Michèle Malivel livre à Scope un avant-goût de l’exposé autour de l’impressionnisme, prévu le jeudi 24 janvier à l’IFM. L’historienne d’art et conférencière évoque un courant qui révolutionne la peinture depuis le 19e siècle.
L’impressionnisme est une période artistique fascinante. D’une part, par les nouveautés qu’elle a véhiculées et, d’autre part, par le scandale qu’elle a provoqué.
Voilà des peintres d’origines diverses qui prennent le risque de s’associer pour organiser, en marge des salons officiels, une manifestation révolutionnaire qui va faire rire le public et grincer les dents aux critiques, même les mieux disposés à leur égard.
Vie moderne.
On a souvent réduit l’impressionnisme à la peinture d’une réalité réjouissante, les loisirs, la beauté de la nature, les variations de la lumière et du miroir de l’eau. En réalité, les impressionnistes ont été les témoins passionnés d’un monde en marche qu’ils ont représenté chacun avec une sensibilité différente. Deux éléments fondamentaux vont leur permettre de s’exprimer.
Le premier, c’est Édouard Manet, qui refusa toujours de faire partie de leurs expositions, préférant les salons officiels, mais qui “dynamita” la peinture traditionnelle en représentant des sujets de la vie moderne avec une technique révolutionnaire. Son Déjeuner sur l’herbe fascinera tous ces jeunes peintres, qui vont se regrouper autour de lui. Le deuxième, c’est l’invention de la peinture en tube qui leur permettra d’aller peindre “sur le motif” en plein air.
“Peintres maudits”.
Or, le climat de l’île de France est changeant; donc, ils vont peindre rapidement pour terminer le jour même leur tableau, par petites touches, juxtaposant les couleurs, ce qui donnera à leurs tableaux une “impression” d’inachevé qui va surprendre les spectateurs.

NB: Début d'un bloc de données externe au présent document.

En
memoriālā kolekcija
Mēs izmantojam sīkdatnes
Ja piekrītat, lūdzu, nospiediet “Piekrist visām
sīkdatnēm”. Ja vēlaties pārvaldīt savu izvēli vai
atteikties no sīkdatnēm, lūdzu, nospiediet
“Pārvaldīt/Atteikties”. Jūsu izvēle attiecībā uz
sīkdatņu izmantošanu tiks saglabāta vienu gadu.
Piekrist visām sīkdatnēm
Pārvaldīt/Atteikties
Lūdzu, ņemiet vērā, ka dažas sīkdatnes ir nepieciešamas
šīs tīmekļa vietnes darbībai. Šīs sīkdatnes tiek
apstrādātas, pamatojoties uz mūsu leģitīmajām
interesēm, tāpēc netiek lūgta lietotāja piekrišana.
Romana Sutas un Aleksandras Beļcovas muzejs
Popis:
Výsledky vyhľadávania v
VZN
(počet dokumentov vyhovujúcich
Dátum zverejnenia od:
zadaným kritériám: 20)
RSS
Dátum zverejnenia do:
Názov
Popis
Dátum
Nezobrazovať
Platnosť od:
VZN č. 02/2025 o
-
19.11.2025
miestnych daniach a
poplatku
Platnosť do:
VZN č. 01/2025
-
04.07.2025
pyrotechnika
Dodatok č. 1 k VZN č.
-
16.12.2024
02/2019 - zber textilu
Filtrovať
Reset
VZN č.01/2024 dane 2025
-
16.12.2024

Il y aura sept expositions entre 1874 et 1886. C’est le tableau de Claude Monet, Impression soleil levant, qui donnera l’idée au critique Louis Leroy de qualifier ce mouvement d’impressionnisme pour le tourner en dérision. Monet, Degas, Berthe Morisot, Pissarro, Cézanne, Guillaumin, Lepic, Sisley, Renoir, Caillebotte, Gauguin, Seurat, Signac participeront à ces expositions ainsi que Mary Cassat, jeune Américaine qui persuada ses compatriotes d’acheter les toiles de ces “peintres maudits”, ce qui explique l’importante collection qui se trouve aux États-Unis.
Classes moyennes.
En fait, ces tableaux nous disent le quotidien des nouvelles classes moyennes de la fin du 19e siècle. Ils nous montrent les grandes avenues du Paris d’Haussmann, les cafés animés, les toilettes des femmes, les ouvrières au travail. Le train leur permet de s’évader depuis la fameuse gare St Lazare, que Monet peindra si souvent, fasciné par son modernisme et cette superbe architecture de fer.

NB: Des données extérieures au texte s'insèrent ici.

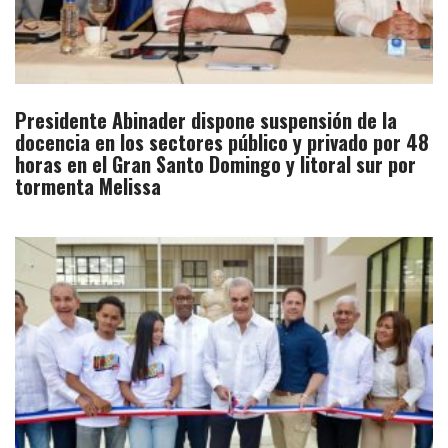
Presidente Abinader dispone suspensión de la
docencia en los sectores público y privado por 48
horas en el Gran Santo Domingo y litoral sur por
tormenta Melissa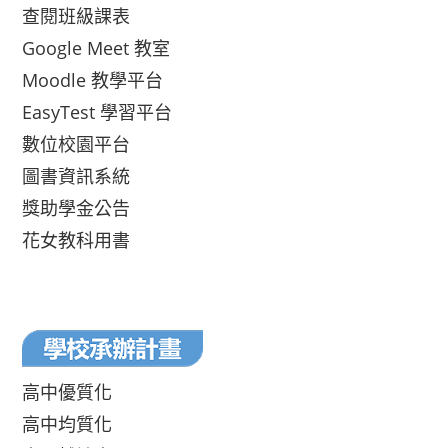
查閱班級課表
Google Meet 教室
Moodle 教學平台
EasyTest 學習平台
數位校園平台
圖書資訊系統
獎助學金公告
花女教科用書
高中優質化
高中均質化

Jeunes hommes et jeunes femmes iront canoter à Argenteuil, se baigner à la Grenouillère, déjeuner dans les guinguettes, quand ils ne continueront pas jusqu’aux plages normandes. Ceux qui ne pourront pas voyager iront se promener au village de Montmartre et danser au Moulin de la Galette. Laissant leurs soucis et leur misère à la porte de ce petit bal, ils dansaient à perdre haleine, dégustant de merveilleuses galettes arrosées de vin léger, parfois accompagnées d’une salade. Et Renoir, celui qui aimait tant les femmes, a fixé leur bonheur à l’ombre changeante des feuilles des grands arbres.
Regard.
C’est grâce à Gustave Caillebotte, leur ami au grand coeur, que bon nombre d’entre eux réussirent à survivre, car il achetait généreusement leurs toiles pour les aider. À sa mort, en 1894, il fit don de ses toiles à l’État. La presse, qui n’était pas encore réconciliée avec ces peintres, fit vigoureusement campagne pour qu’un certain nombre de tableaux ne soient pas acceptés…
Ce qui est passionnant dans la peinture des impressionnistes, c’est le regard porté sur la société. Et d’avoir fait entrer la vie quotidienne dans leurs oeuvres avec un enthousiasme pour le monde moderne.